O MP-SP informou que o Ministério Público Federal já entrou com embargos de divergência – tipo de recurso que só é possível quando a decisão do colegiado não é unânime – para reverter a decisão do STJ nesse caso.
Além dos riscos no Judiciário, preocupa um possível retrocesso no âmbito da regulação. Notícia veiculada pela Folha de S. Paulo no início deste ano aponta que o governo pretende "expandir" a oferta de planos individuais e, para isso, pode "desregular" o segmento, permitindo reajustes livres e rescisão unilateral de contratos – tornado-os assim mais atraentes para as operadoras e mais prejudiciais para os consumidores.
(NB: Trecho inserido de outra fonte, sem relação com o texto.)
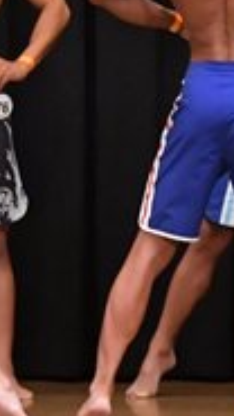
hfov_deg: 1.8
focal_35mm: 657
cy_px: 117
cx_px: 379
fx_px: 7250
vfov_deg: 3.3
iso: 6400
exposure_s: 1/400
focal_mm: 100
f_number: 5.6
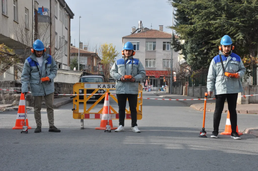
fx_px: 515
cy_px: 86
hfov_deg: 28.1
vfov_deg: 18.9
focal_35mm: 72
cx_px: 129
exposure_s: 1/200
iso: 500
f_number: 14
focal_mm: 48
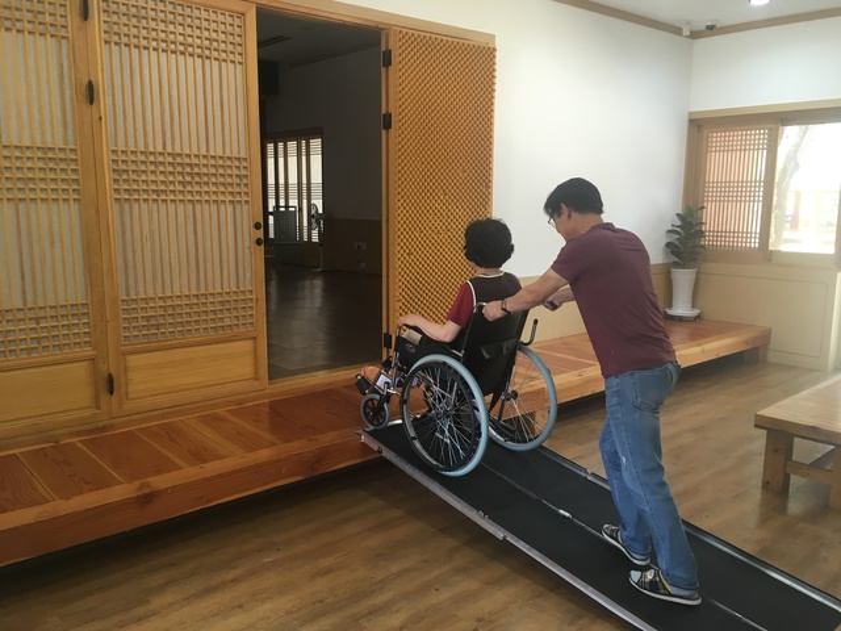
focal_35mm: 29
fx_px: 705
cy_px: 316
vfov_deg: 48.2
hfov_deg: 61.7
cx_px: 420
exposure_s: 1/30
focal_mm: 4.15
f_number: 2.2
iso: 50
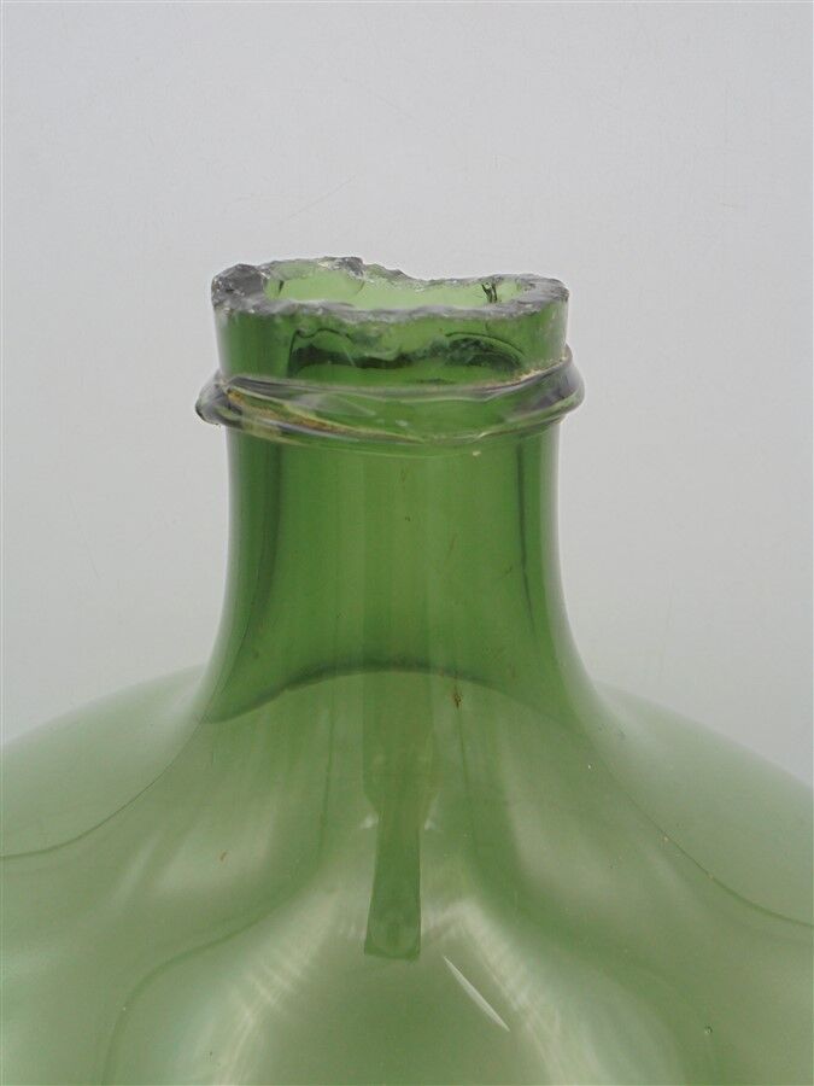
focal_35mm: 34
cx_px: 407
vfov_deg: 54.0
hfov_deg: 41.8
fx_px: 1066
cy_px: 543
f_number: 4
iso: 100
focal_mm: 6.1
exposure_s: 1/200
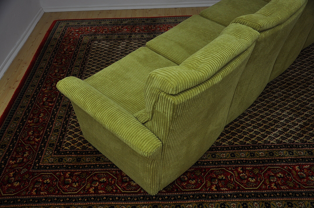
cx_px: 157
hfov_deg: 57.3
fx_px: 287
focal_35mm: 33
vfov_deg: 39.9
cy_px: 104
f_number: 4
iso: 200
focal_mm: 22
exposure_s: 1/200
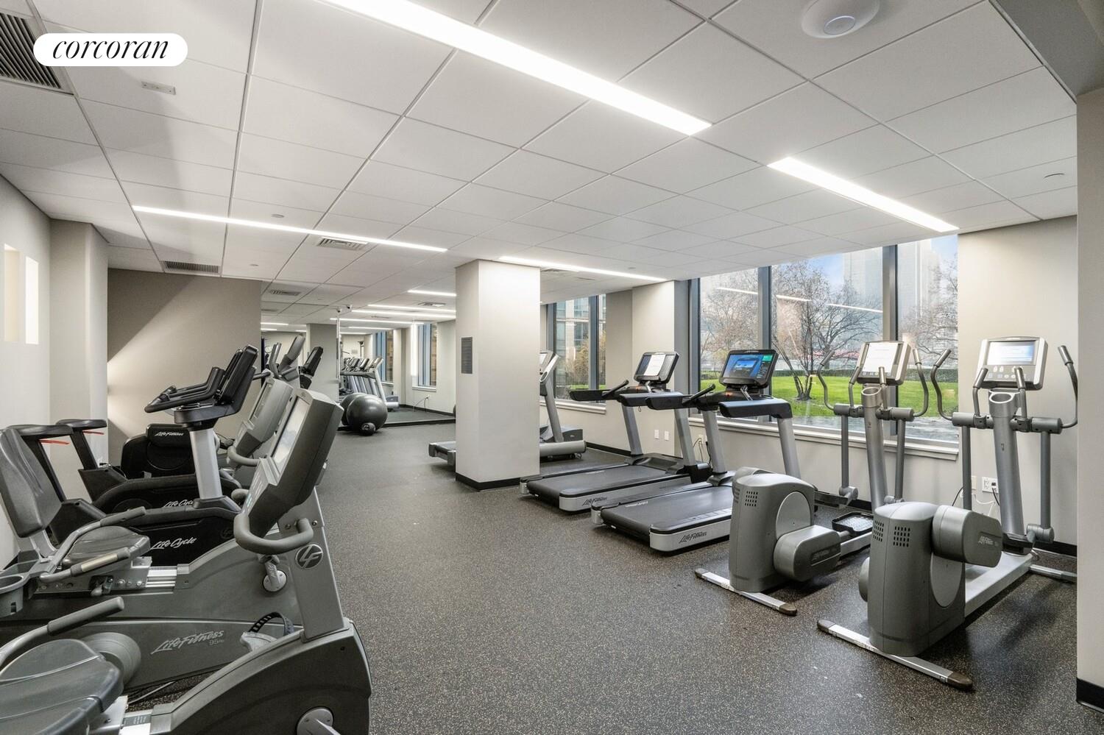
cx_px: 552
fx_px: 490
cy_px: 368
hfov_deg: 96.8
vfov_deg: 73.7
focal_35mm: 16
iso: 1250
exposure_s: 1/4
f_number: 11
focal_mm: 16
Atualmente, a oferta de planos individuais é muito inferior à de planos coletivos, que dominam cerca de 80% do mercado, justamente porque a regulação dos coletivos é muito mais frouxa.
Para Joana Cruz, uma iniciativa nesse sentido "nivelaria por baixo" o mercado. Ela explica que, de acordo com a Lei de Planos de Saúde e com a lei de criação da ANS, a agência deveria regular os dois tipos de planos, mas, para solucionar um problema de oferta de mercado, em vez de regular também os coletivos, o órgão pensa em desregular o individual. "É uma opção política, que pode estar ligada com a chamada 'porta giratória' na ANS, isto é, diretores e cargos estratégicos da agência são ocupados por representantes de mercado, que depois saem da agência reguladora e voltam para o mercado", aponta.
Em nota, a ANS disse que estuda medidas para melhorar a oferta de planos, mas que a proibição da rescisão unilateral e o controle dos reajustes dos planos individuais serão mantidos.